Het dilemma tussen het ontlasten van de burger van moeilijke keuzes en het voorkomen van manipuleren voor doeleinden waar hij zelf niet bewust voor heeft gekozen en die uiteindelijk de vrijheid belemmeren. Daarom is een open debat over de nudges, de impliciet en expliciete van groot belang. Dat debat hoort op het politieke toneel plaats te vinden. En dat kan alleen als we ons bewust zijn van alle sluipende nudges die er nu al zijn. Het kan door deze te wegen, ons ervan bewust te maken en uiteindelijk expliciet te kiezen voor defaults die per politieke stroming weer verschillen in populariteit. Openbare keuze rond dilemma’s van publieke aard. Mijn voorbeelden van de kilometerheffing, de bekostiging in de zorg, maar zeker uiteraard ook de voorbeelden die in het boekd Nudges worden aangereikt tonen dat aan.

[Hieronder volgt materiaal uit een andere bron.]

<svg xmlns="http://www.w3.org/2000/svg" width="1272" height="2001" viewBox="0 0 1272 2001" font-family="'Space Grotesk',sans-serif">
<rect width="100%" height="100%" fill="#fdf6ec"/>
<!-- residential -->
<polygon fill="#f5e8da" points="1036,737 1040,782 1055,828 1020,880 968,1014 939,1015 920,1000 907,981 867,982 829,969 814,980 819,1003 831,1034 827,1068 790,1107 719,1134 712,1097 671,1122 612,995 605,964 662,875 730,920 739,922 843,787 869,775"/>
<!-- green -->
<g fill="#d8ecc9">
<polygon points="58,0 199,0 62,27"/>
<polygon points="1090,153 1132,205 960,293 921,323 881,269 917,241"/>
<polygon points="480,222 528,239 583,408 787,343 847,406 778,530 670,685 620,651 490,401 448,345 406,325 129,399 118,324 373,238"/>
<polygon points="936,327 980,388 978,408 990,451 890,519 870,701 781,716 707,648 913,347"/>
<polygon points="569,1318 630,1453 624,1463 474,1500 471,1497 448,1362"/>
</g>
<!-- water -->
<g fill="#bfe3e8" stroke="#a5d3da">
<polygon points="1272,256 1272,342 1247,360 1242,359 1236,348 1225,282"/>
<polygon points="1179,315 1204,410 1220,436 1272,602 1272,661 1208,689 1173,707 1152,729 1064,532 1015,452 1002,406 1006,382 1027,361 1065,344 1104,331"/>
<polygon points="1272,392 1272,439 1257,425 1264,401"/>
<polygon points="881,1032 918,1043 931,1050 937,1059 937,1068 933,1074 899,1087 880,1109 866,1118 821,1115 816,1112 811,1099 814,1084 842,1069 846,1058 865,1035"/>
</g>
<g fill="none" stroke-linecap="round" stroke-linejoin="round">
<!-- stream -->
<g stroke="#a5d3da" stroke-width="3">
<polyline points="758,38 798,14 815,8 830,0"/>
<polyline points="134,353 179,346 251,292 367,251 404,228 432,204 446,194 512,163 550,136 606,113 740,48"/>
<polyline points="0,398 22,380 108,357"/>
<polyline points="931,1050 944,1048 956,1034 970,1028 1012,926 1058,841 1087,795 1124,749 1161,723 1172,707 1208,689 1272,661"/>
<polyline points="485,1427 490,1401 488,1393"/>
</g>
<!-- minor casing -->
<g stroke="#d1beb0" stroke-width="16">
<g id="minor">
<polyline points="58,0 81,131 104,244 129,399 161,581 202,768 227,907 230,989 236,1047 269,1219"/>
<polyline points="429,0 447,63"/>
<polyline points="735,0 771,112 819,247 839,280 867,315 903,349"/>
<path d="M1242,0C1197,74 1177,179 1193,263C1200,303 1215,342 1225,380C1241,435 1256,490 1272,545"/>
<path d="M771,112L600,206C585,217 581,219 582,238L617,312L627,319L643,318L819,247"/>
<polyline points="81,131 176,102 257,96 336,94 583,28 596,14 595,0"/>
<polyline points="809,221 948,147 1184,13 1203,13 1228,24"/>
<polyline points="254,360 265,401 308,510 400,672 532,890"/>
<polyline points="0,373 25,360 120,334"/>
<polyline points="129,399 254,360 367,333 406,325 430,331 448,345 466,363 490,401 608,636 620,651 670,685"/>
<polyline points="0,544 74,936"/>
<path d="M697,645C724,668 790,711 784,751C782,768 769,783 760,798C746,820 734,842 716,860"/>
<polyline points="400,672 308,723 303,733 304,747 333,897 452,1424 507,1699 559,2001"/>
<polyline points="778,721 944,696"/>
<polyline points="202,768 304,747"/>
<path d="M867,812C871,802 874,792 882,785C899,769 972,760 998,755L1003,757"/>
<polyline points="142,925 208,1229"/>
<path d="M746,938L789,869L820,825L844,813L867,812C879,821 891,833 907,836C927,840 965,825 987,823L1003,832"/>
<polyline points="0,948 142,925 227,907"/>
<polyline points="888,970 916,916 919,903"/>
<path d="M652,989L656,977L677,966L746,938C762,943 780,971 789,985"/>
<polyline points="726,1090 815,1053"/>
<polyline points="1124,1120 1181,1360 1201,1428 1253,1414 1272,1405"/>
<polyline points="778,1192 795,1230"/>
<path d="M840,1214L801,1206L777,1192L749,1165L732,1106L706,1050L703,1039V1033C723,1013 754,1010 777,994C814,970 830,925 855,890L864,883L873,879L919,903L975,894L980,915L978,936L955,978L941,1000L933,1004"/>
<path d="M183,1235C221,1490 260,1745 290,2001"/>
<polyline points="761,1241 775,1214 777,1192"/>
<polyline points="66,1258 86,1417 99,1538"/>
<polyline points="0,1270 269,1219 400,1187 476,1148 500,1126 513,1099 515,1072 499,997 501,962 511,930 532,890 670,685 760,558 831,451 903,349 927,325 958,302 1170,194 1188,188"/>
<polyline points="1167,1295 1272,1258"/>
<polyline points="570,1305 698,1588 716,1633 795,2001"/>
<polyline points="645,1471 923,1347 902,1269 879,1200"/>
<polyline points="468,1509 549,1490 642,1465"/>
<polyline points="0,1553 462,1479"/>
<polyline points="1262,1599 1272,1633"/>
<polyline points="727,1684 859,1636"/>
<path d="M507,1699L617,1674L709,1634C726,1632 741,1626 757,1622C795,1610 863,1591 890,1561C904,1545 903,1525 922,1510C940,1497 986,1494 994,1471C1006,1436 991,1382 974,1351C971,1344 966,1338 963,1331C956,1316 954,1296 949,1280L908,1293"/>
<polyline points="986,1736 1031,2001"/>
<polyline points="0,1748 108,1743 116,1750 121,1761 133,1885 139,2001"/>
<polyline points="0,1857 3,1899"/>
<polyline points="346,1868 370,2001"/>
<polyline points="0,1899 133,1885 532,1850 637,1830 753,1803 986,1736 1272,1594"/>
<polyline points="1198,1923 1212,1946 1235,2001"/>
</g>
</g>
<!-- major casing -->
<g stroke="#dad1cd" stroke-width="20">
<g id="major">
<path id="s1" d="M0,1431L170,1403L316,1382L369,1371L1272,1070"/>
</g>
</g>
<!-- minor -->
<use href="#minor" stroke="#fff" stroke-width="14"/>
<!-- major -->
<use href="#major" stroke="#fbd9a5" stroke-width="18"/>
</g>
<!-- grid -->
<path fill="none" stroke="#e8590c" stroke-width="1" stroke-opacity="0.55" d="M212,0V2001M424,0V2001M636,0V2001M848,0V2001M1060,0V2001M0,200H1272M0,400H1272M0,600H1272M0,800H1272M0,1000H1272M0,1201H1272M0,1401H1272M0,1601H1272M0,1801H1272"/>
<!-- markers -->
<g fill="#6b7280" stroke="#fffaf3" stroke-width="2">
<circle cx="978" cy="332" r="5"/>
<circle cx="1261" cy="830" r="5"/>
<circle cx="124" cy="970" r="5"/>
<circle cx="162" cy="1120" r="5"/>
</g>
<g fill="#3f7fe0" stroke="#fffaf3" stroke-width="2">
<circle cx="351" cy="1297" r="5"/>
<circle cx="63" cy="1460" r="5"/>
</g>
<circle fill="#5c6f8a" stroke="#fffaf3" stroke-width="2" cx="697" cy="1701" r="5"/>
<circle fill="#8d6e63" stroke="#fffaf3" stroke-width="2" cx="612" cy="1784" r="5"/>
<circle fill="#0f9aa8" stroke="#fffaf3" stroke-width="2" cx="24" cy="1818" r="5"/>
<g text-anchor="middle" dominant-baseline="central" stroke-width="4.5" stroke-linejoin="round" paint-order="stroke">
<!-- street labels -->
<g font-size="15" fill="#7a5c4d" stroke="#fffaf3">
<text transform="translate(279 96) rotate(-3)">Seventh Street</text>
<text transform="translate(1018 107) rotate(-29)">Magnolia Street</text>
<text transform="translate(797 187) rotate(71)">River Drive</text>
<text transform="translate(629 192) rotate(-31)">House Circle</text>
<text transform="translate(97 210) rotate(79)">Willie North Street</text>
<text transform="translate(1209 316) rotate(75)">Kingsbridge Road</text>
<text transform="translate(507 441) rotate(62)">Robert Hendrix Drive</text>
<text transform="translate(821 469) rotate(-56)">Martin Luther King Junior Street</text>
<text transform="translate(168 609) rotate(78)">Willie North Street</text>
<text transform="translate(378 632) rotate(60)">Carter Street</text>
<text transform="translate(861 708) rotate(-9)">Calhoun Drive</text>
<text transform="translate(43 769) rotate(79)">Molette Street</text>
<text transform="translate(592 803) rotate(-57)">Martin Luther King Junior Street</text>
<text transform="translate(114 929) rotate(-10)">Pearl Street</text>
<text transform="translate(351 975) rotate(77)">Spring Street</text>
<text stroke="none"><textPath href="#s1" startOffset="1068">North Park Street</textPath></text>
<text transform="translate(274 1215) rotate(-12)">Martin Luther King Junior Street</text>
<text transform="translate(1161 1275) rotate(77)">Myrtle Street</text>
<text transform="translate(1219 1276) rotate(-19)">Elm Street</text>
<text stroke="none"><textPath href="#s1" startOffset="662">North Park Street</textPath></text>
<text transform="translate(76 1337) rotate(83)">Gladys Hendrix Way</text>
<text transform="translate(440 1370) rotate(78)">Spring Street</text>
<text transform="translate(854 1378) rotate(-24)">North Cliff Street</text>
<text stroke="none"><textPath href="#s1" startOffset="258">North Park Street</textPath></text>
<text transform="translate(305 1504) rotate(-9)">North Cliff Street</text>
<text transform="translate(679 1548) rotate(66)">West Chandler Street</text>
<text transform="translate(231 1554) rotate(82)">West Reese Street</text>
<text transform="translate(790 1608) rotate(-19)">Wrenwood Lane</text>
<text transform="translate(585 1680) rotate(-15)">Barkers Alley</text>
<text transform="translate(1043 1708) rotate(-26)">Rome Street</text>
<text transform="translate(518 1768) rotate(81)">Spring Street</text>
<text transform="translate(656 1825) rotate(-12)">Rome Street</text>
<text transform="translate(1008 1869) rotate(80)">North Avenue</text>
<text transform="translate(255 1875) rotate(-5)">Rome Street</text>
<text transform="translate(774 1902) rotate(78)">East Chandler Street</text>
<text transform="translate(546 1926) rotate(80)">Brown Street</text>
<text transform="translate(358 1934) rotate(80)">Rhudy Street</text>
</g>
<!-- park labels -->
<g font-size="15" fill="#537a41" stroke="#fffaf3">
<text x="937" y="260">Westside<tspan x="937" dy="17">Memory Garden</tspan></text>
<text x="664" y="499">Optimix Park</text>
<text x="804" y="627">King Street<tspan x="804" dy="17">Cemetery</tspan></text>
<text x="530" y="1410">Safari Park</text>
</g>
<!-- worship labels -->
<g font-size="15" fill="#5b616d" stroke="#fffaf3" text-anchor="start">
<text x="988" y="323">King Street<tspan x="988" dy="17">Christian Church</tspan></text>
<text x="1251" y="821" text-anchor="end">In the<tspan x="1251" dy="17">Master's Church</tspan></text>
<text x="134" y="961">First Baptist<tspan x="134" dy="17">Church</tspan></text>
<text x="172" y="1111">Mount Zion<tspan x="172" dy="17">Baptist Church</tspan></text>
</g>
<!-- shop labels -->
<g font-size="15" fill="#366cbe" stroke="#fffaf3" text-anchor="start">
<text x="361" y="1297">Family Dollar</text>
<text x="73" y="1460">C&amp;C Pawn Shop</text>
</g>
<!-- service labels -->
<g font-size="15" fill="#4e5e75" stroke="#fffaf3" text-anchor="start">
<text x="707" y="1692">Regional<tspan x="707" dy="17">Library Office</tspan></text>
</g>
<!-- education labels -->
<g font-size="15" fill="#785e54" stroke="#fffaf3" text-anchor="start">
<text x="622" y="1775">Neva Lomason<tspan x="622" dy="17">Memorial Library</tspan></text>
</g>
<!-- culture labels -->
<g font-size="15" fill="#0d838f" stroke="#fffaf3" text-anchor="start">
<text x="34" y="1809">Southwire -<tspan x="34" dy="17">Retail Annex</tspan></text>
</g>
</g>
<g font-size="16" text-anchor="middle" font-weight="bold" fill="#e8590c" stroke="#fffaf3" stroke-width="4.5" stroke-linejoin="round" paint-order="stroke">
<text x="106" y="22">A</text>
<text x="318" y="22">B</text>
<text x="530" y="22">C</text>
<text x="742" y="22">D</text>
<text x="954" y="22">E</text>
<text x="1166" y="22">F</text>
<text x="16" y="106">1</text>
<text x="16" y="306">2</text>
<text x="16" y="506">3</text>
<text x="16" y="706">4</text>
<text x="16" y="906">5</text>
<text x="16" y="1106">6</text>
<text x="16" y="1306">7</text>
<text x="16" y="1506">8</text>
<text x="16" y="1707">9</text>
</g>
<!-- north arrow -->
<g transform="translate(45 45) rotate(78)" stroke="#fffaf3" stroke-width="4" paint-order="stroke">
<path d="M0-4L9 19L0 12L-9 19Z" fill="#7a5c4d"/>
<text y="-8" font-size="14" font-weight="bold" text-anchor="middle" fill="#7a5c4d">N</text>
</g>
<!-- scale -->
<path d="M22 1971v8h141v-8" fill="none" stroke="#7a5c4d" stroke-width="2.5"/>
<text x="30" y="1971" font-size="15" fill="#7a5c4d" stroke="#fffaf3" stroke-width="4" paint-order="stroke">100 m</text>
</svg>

Ik dank de voorgaande sprekers voor hun inspirerende bijdragen. Ik dank de WRR hartelijk dat zij de kennis over keuzegedrag als onderwerp gekozen hebben van hun studies. Ik heb hoge verwachtingen van de WRR-verkenning ‘De menselijke beslisser’ en het toekomstige rapport met aanbevelingen voor het beleid van de rijksoverheidbeleid op dit terrein.
Zodat de ‘keuzearchitecten’ in Nederland in de toekomst nog beter overwogen worden.